One of the ideas that has bubbled up as a result of the financial crisis - and the apparent failure of shareholder oversight within it - is to go back to the drawing board in terms of portfolio construction. The argument runs something like this, because institutions have a wide range of equity holdings (in order to diversify risk) there is realistically no way that they can act like an 'owner' of all of them. They also arguably don't really have much of an interest in doing so precisely because they appear to spread their risk, hence they can even just about handle BP tanking because their overall exposure is low. Therefore in a world of widespread portfolios, shareholder oversight is undermined.

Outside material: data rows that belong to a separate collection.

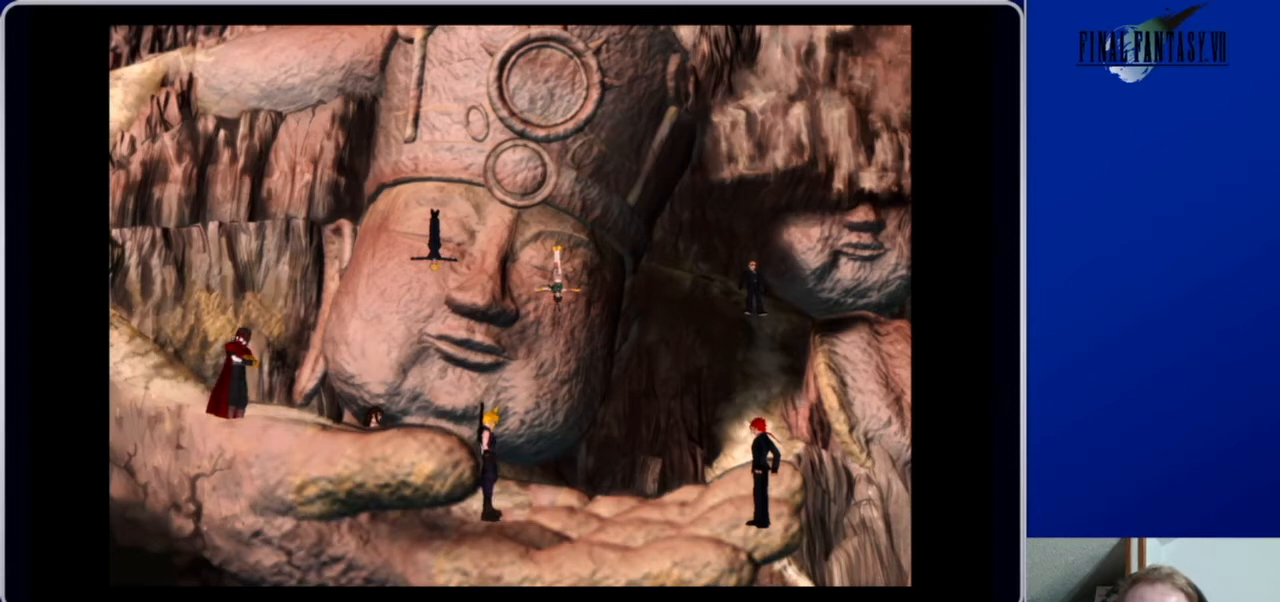
{"buttons": [], "left_stick": "center", "right_stick": "center", "events": [[167, "DPAD_RIGHT", "up"], [233, "DPAD_UP", "down"], [367, "DPAD_UP", "up"]]}
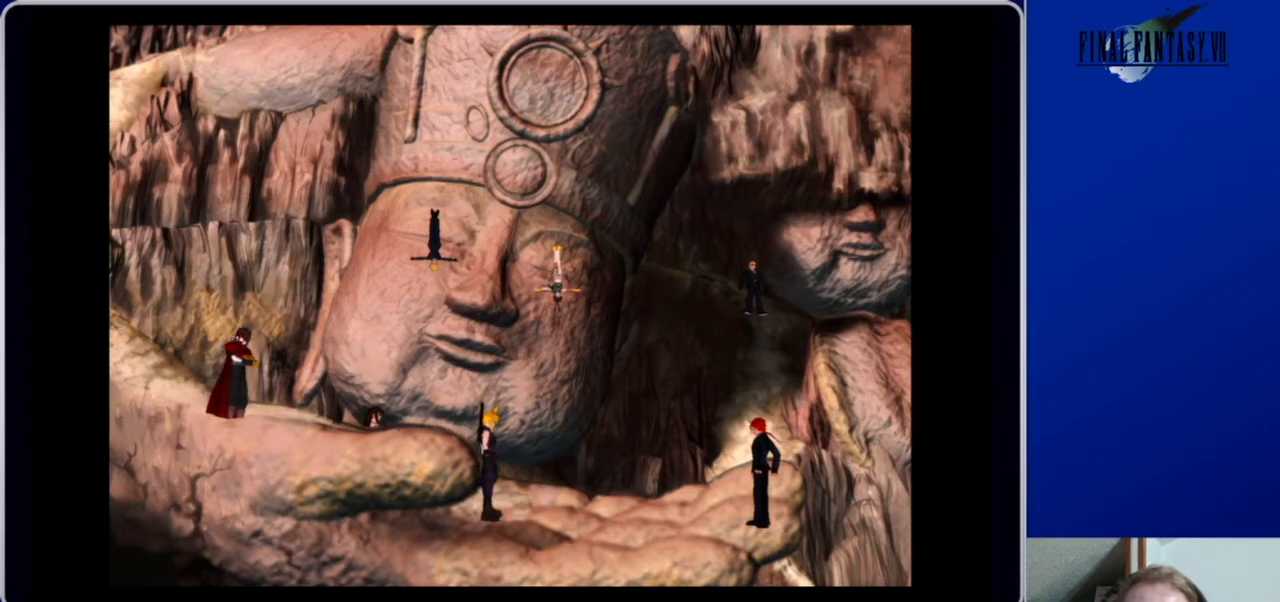
{"buttons": [], "left_stick": "center", "right_stick": "center", "events": []}
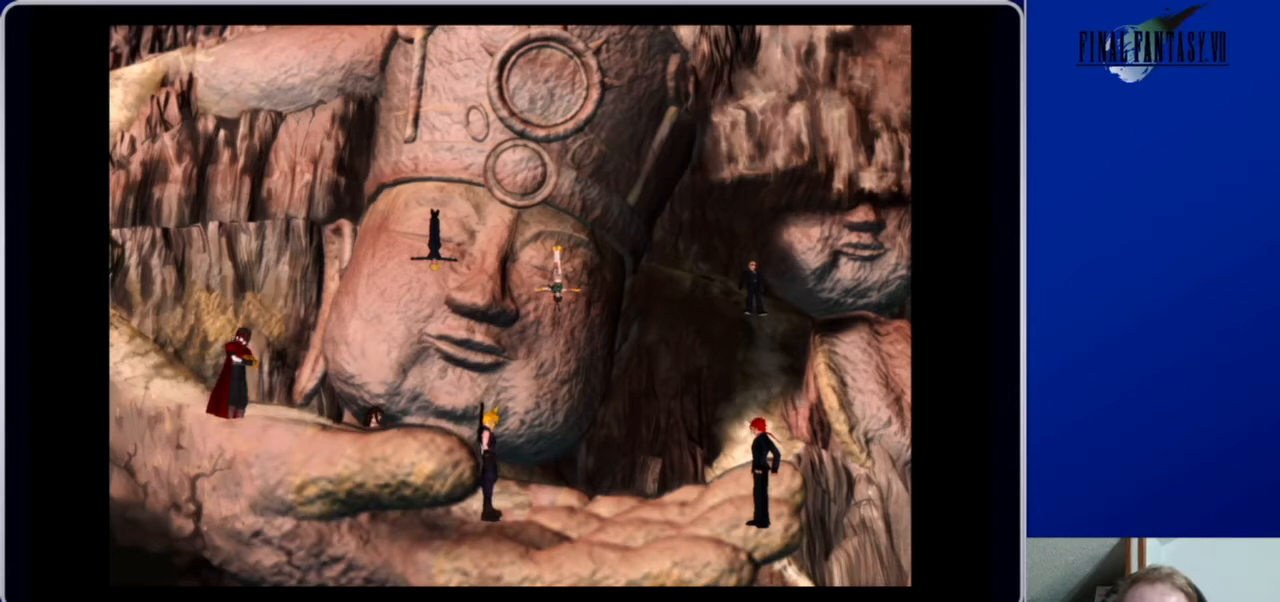
{"buttons": [], "left_stick": "center", "right_stick": "center", "events": []}
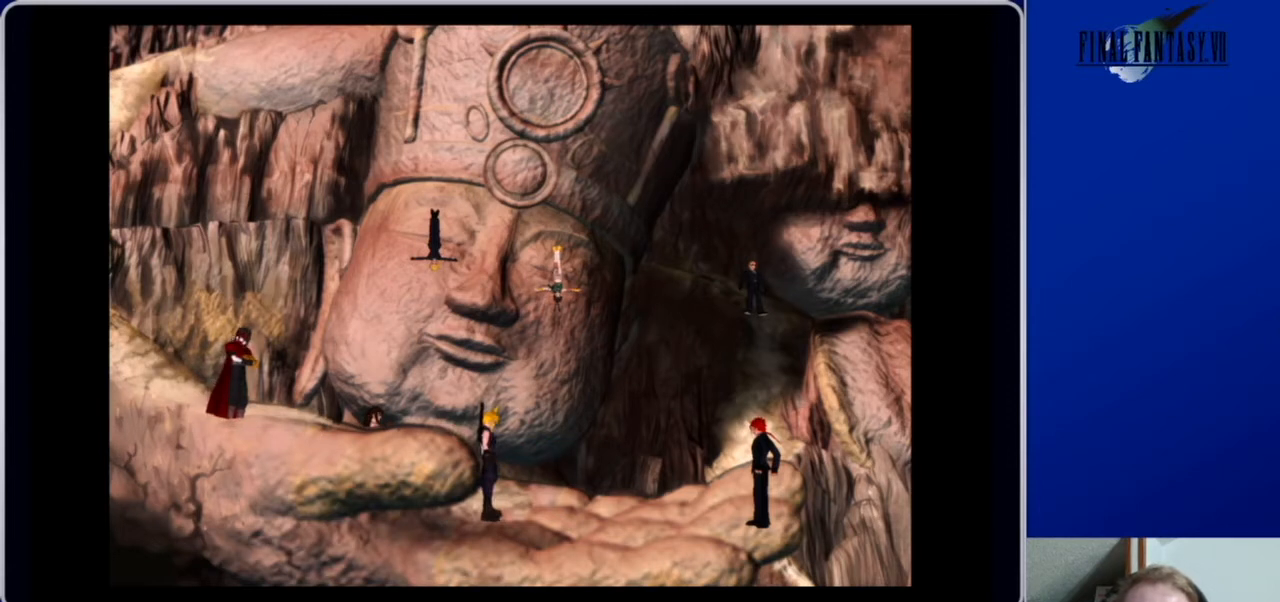
{"buttons": ["DPAD_RIGHT"], "left_stick": "center", "right_stick": "center", "events": [[433, "DPAD_RIGHT", "down"]]}
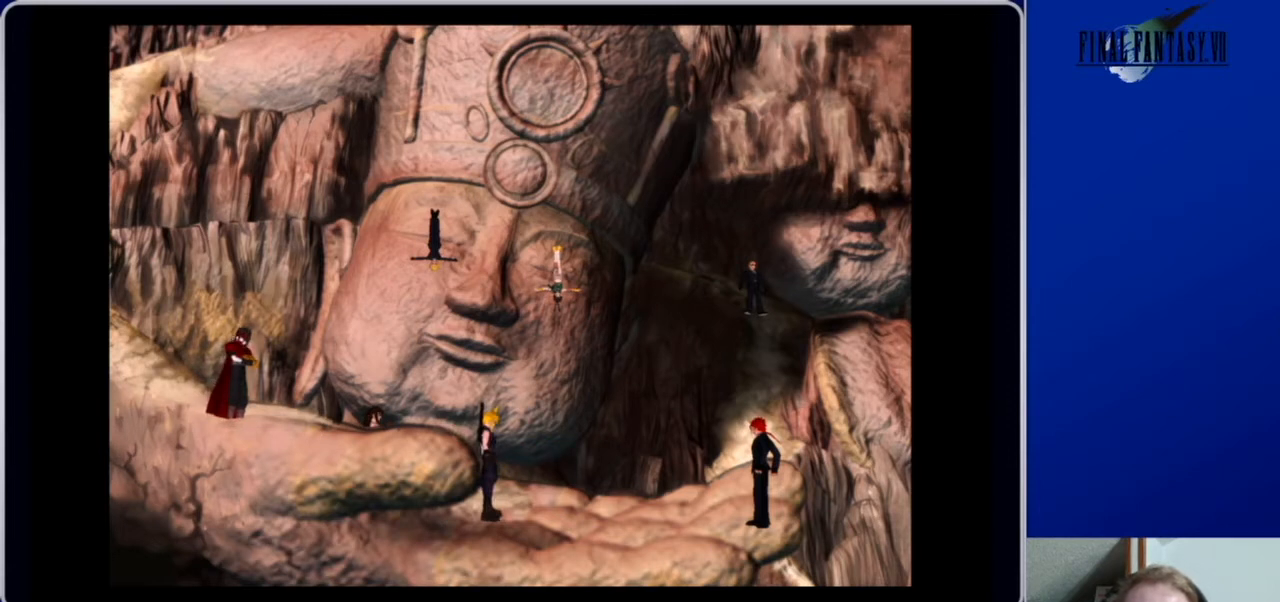
{"buttons": ["DPAD_UP"], "left_stick": "center", "right_stick": "center", "events": [[267, "DPAD_RIGHT", "up"], [367, "DPAD_UP", "down"]]}
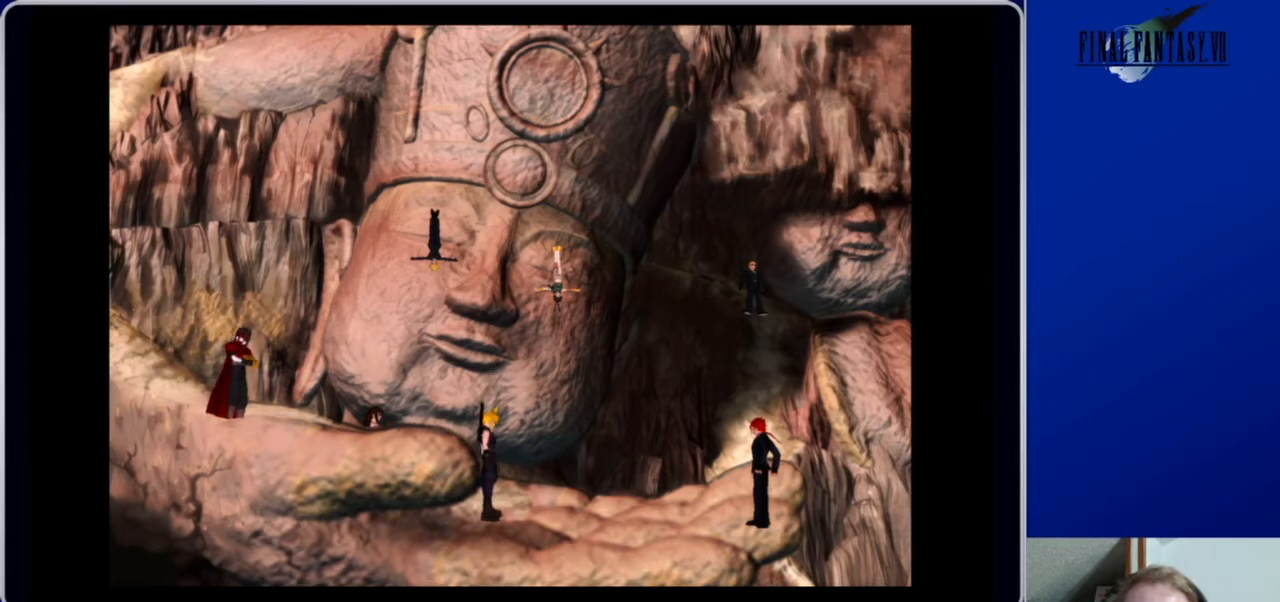
{"buttons": [], "left_stick": "center", "right_stick": "center", "events": [[33, "DPAD_UP", "up"]]}
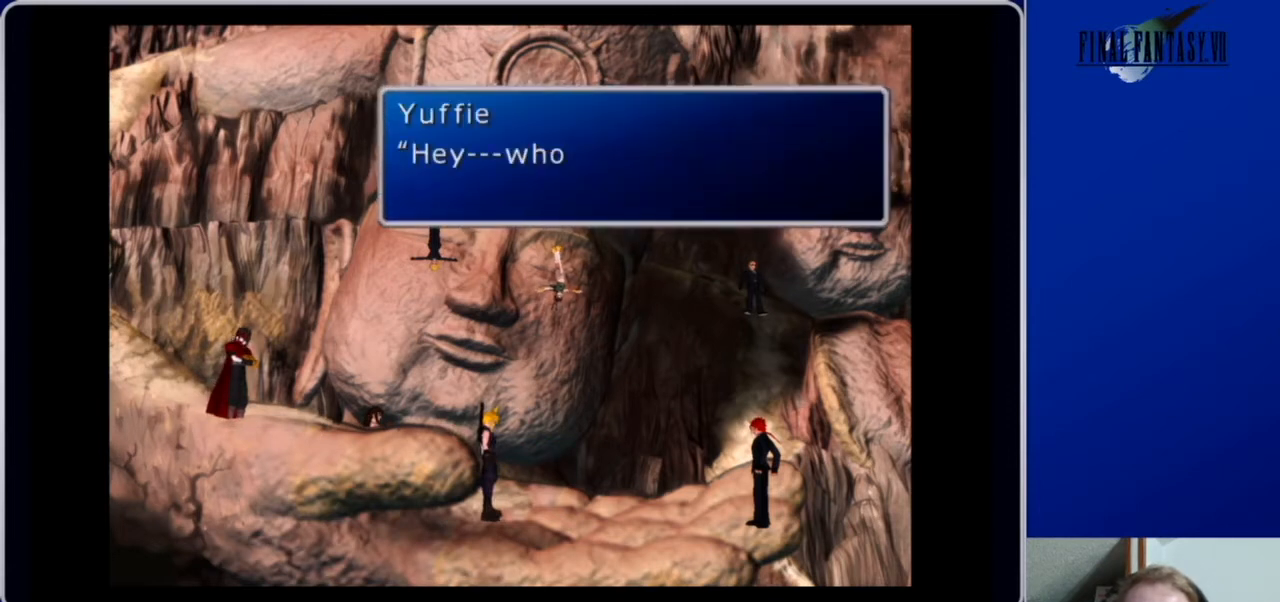
{"buttons": [], "left_stick": "center", "right_stick": "center", "events": []}
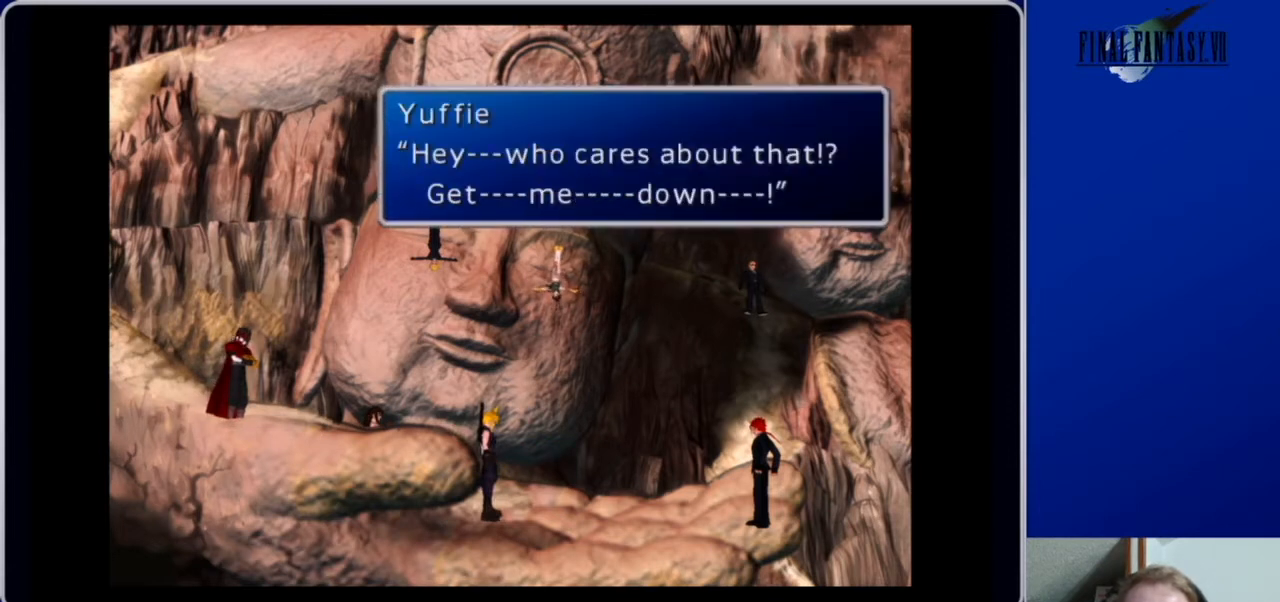
{"buttons": [], "left_stick": "center", "right_stick": "center", "events": []}
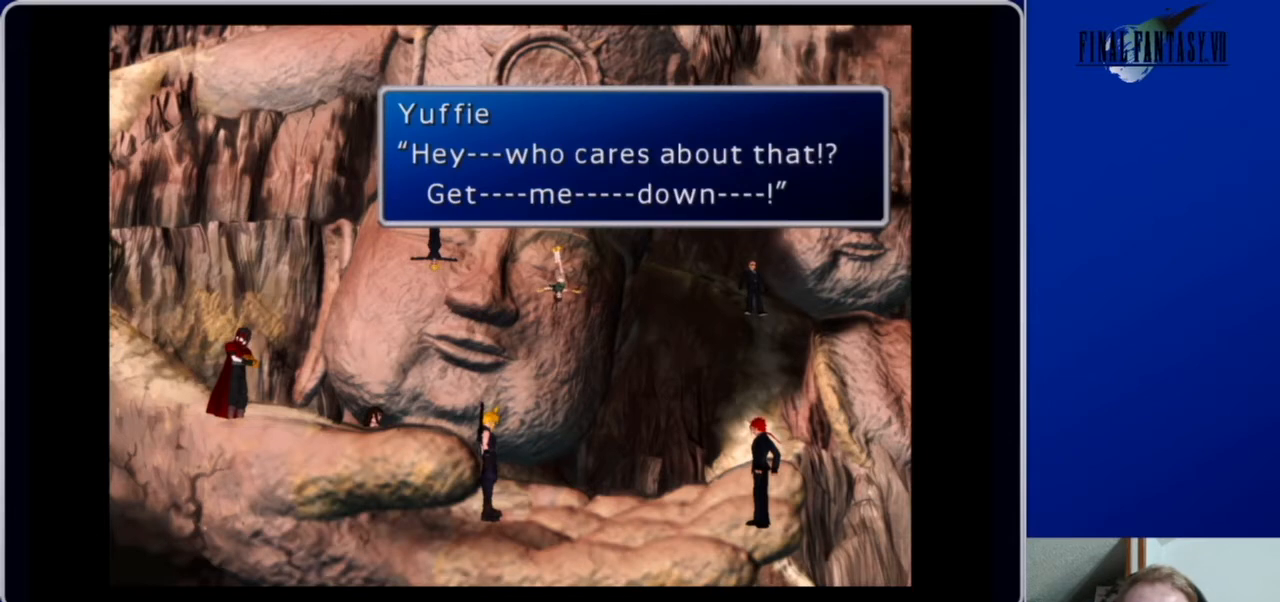
{"buttons": [], "left_stick": "center", "right_stick": "center", "events": []}
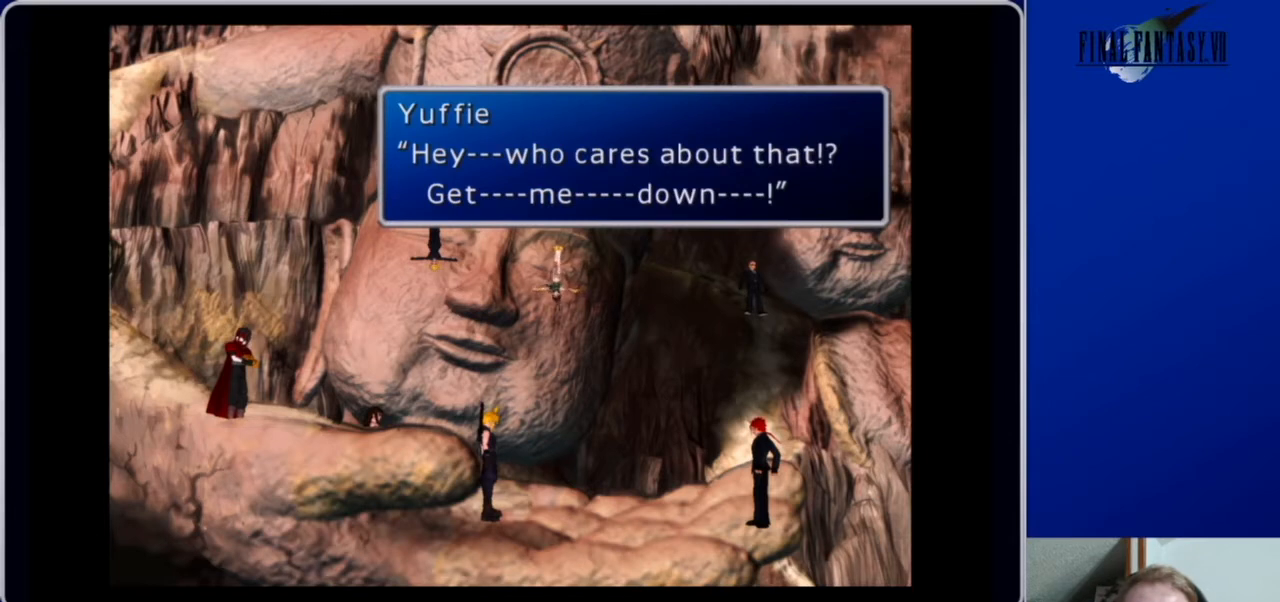
{"buttons": [], "left_stick": "center", "right_stick": "center", "events": [[300, "B", "down"], [433, "B", "up"]]}
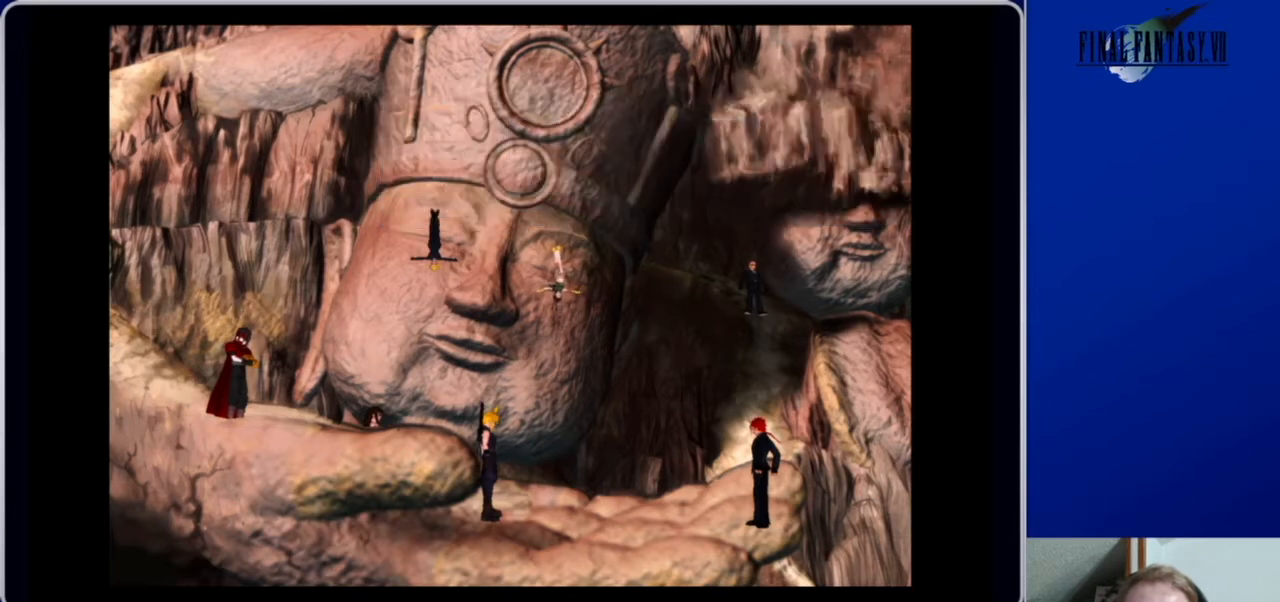
{"buttons": [], "left_stick": "center", "right_stick": "center", "events": []}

So what's emerging instead? Well some argue, and I admit my technical knowledge here is non-existent, that once you get past a certain number of stocks the benefits of diversification (in terms of risk reduction) tail off pretty sharply. Therefore holding several hundred, or even thousand, lines of stock might not do you any good anyway. As as a result I've heard a few people argue recently that a good ownership-oriented portfolio would basically be small in number of holdings, but with big weightings in each stock, and with the plan being to hold for the long term. The institution would make particular efforts to get to know the management and forge decent relationships on the basis of a shared understanding that this was a long-term commitment.
All well and good, but what does that remind you of? To me it looks similar to the private equity governance model, just diluted a bit. Diluted, that is, by the fact that you don't own the company outright, just a sizeable slug of it, and don't have a load of debt focusing your interest. Or to provide a more accurate comparison, isn't this the sort of portfolio an asset manager might have run 15 or 20 years ago?